OK. Polyester films are coated for many applications, running in long continuous strips, 0.005" thick, 12" wide, 1000s ft long (give or take an order of magnitude on each). The film is run through a series of "rollers", with the wrap angle on a given roller of 10 to 180 degrees depending on the "web path" moving from roller 1 to 2 to 3 and so on. These rollers support the web in the curved shape.
The moving web is controlled to run at a given speed, but also a machine direction tension, typically 1 lbf per in of width. This tension pulled over the cylindrical roller creates a pressure on the cylinder of Tension/Width/Radius (psi).

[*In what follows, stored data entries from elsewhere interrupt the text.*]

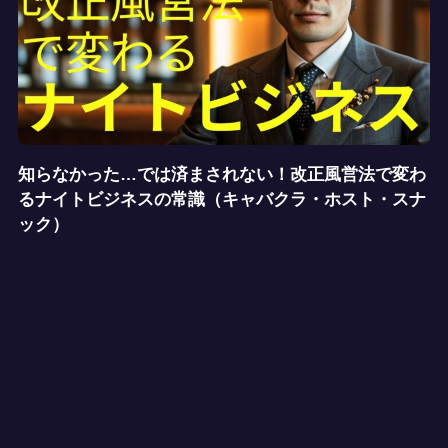
知らなかった…では済まされない！改正風営法で変わ
るナイトビジネスの常識（キャバクラ・ホスト・スナ
ック）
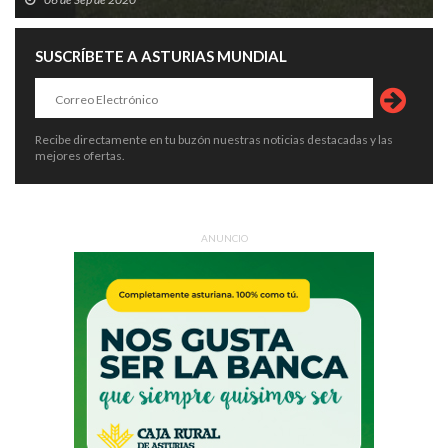
SUSCRÍBETE A ASTURIAS MUNDIAL
Recibe directamente en tu buzón nuestras noticias destacadas y las
mejores ofertas.
ANUNCIO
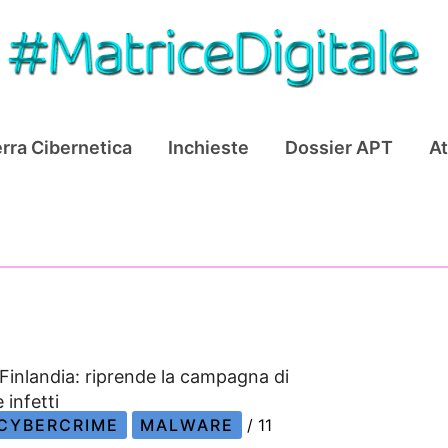
rra Cibernetica
Inchieste
Dossier APT
At
Finlandia: riprende la campagna di
 infetti
CYBERCRIME
MALWARE
/
11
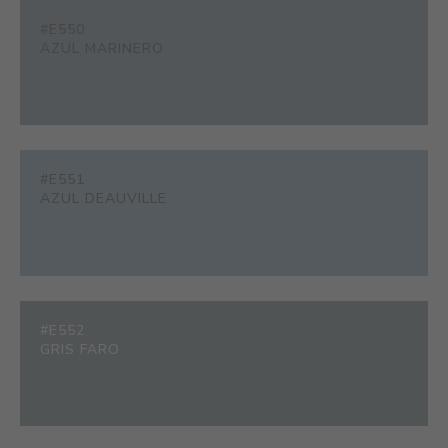
#E550
AZUL MARINERO
#E551
AZUL DEAUVILLE
#E552
GRIS FARO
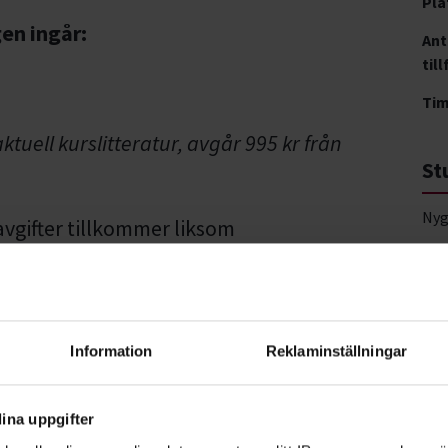
Pla
gen ingår:
Ant
till
Ti
tuell kurslitteratur, avgår 995 kr från
St
Nyg
gifter tillkommer liksom
n.
Vis
Information
Reklaminställningar
ina uppgifter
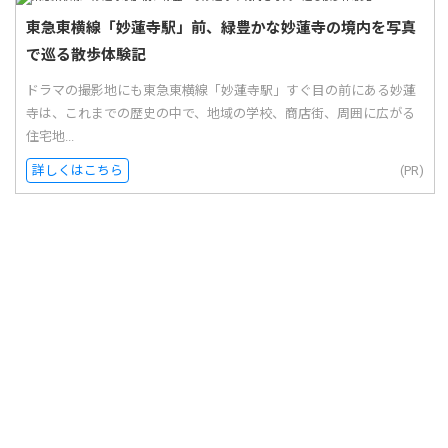
東急東横線「妙蓮寺駅」前、緑豊かな妙蓮寺の境内を写真
で巡る散歩体験記
ドラマの撮影地にも東急東横線「妙蓮寺駅」すぐ目の前にある妙蓮
寺は、これまでの歴史の中で、地域の学校、商店街、周囲に広がる
住宅地...
詳しくはこちら
(PR)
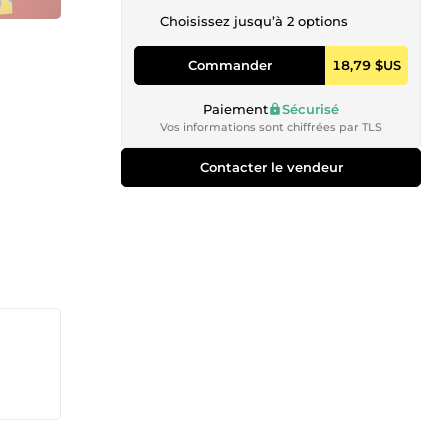
Choisissez jusqu’à 2 options
Commander
18,79 $US
Paiement
Sécurisé
Vos informations sont chiffrées par TLS
Contacter le vendeur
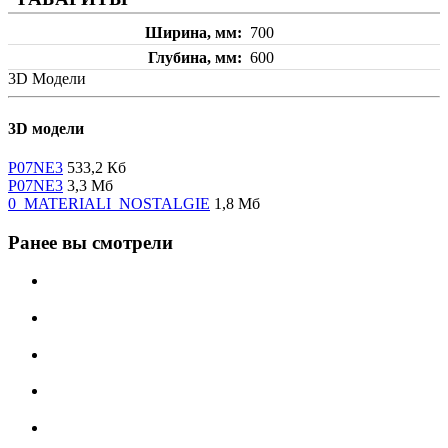
Ширина, мм
700
Глубина, мм
600
3D Модели
3D модели
P07NE3
533,2 Кб
P07NE3
3,3 Мб
0_MATERIALI_NOSTALGIE
1,8 Мб
Ранее вы смотрели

In some cases, to it is desirable not to contact the center of the web (it is contact sensitive to scratching or contamination). In these cases, an undercut roller, a cylinder with small diameter in the center, is used, so the curved, tensioned film is only supported at the two ends. The problem is understanding what conditions this is unstable, where the cylinder created by the polyester film will buckle rather that hold its cylindrical shape. Radius, unsupported width, tension, modulus, thickness, supported width, all seem to be factors.
This doesn't fit Euler's buckling criteria, since it is not axially loaded. Also, the slenderness ratio (L/r) places most cases in the "short column" catagory. Lastly, an axial loading model will show larger diameters support more load, where I know from practice, that small diameters are stiffer for this scenario.
Does this give you a better picture?